Gluten-Free Chocolate Cake with Chocolate Frosting
- 1 box King Arthur Flour Gluten-Free Chocolate Cake dry mix
- 2/3 cup vegetable oil
- 2 teaspoons vanilla extract
- 4 large eggs
- 1 1/3 cups water
1. Preheat oven to 350 degrees F. Lightly grease 2 8” or 9” round layer pans or 1 9” x 13” pan, or 24 cupcake papers in muffin pans. (I used 1 9” x 13” pan)
2. Using a mixer, beat the oil, vanilla, and 1 egg into the gluten-free dry mix. Add the remaining eggs 1 at a time, mixing well after each addition.

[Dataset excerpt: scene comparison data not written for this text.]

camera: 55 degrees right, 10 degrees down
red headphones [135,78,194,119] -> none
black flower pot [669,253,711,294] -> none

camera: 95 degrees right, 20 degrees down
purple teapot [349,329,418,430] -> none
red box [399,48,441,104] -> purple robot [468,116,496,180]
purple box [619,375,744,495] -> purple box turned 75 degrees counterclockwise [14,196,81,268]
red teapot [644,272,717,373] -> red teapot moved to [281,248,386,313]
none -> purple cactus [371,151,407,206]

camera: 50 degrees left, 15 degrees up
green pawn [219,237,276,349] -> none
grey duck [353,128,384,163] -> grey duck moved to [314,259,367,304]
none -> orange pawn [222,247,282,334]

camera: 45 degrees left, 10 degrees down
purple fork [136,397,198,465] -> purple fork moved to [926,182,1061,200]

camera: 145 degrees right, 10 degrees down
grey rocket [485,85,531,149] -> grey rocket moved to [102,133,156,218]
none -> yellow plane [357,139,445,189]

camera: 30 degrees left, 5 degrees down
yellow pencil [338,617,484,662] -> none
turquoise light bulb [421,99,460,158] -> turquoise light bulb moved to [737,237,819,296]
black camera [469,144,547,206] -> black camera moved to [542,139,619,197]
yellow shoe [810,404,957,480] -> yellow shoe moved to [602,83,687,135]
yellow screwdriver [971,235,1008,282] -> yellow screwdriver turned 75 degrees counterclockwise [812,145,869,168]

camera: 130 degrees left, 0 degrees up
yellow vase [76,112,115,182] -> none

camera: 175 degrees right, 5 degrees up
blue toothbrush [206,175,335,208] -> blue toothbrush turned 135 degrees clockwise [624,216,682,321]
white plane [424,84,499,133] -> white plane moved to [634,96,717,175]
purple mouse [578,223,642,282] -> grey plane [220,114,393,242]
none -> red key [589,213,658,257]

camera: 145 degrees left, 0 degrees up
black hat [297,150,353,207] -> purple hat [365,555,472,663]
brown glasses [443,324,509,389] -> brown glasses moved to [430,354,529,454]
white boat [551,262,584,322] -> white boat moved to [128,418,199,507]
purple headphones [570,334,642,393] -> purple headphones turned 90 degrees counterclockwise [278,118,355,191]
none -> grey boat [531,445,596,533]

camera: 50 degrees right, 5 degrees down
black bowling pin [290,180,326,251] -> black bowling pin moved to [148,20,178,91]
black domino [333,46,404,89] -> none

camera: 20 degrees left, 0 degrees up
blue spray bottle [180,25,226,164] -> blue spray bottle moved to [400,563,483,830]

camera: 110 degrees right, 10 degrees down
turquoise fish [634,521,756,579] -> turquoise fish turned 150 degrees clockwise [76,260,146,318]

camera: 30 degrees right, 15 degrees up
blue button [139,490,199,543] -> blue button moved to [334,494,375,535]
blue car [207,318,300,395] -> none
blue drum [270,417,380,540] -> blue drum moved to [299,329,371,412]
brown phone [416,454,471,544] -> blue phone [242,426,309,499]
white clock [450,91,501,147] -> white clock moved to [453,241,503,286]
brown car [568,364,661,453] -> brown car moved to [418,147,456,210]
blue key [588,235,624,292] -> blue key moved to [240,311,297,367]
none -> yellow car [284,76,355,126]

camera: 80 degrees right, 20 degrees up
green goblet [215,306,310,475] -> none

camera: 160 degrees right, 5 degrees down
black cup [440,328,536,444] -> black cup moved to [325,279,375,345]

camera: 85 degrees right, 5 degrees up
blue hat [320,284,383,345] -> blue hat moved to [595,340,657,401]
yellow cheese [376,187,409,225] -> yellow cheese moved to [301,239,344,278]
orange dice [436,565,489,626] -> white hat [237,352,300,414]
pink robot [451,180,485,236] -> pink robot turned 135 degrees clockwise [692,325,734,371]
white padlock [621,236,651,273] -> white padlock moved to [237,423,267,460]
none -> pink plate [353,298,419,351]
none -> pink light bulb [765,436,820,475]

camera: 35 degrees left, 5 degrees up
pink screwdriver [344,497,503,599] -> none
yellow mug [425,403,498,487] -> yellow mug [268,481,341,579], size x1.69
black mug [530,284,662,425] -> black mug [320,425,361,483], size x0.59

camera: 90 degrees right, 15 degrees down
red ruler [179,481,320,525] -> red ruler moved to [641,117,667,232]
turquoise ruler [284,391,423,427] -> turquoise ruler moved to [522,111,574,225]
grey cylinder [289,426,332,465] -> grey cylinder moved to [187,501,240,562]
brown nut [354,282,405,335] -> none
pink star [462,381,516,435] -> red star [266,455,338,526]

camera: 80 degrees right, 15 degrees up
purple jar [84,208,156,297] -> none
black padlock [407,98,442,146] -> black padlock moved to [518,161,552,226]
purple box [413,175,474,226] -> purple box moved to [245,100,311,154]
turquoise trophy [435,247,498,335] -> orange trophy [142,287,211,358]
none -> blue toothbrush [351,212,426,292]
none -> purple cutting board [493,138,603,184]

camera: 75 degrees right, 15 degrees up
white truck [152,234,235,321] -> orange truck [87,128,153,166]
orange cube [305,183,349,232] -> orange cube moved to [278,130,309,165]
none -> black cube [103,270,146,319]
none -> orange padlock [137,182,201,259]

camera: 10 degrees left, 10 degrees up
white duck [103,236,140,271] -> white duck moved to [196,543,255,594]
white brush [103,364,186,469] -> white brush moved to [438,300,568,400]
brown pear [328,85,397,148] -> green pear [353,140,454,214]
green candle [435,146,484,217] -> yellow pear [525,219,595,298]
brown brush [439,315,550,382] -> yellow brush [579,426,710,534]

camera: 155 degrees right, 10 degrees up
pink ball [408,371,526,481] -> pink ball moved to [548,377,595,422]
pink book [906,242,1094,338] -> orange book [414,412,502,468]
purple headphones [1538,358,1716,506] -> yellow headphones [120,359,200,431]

3. Add the water, and scrape the sides and bottom of the bowl ensuring the mixture is thoroughly combined and smooth.
4. Pour the batter into the prepared pan(s), and put the pans into the oven.
5. Bake until toothpick or cake tester inserted in center comes out clean, and the top springs back when lightly pressed. Follow instructions on back of box for different baking times based on what pans you use. I had to add on 20 minutes baking time (!) because I live at 5,500 ft.
6. Remove the cake from the oven and let cool completely in the pan for 20+ minutes, then frost if desired with the following recipe.
- 1 box Cherrybrook Kitchen Chocolate Frosting Mix (peanut-free, dairy-free, egg-free, nut-free, and of course, gluten-free)
- 2 sticks softened butter or margarine (don’t use tub margarine)
- 2 tbsp rice milk, soy milk, or regular milk
- In a mixer, thoroughly blend the butter, milk, and frosting mix at medium speed for 2 minutes, occasionally scraping the sides of the bowl.
- Frost the cake or eat it right off the spoon like I did!